REQUIREMENT:
The only thing to send back is the number of lines below that hold the string "durata".
**** TASK DATA
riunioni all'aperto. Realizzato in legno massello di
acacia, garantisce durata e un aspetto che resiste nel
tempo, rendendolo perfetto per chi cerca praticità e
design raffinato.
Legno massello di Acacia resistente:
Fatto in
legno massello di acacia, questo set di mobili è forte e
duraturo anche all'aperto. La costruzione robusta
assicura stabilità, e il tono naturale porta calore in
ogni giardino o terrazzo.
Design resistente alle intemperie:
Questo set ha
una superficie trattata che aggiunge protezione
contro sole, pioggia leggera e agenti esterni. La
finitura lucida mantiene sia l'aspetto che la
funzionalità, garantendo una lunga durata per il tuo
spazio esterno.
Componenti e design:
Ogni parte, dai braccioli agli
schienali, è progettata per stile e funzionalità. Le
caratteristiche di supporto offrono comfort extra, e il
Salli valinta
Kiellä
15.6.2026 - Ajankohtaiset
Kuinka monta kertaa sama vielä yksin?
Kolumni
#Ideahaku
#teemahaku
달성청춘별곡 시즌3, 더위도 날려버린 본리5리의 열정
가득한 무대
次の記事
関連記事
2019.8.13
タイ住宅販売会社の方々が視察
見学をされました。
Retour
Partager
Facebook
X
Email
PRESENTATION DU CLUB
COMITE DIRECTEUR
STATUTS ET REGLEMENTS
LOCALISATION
********
EXERCISE SOLUTION:
2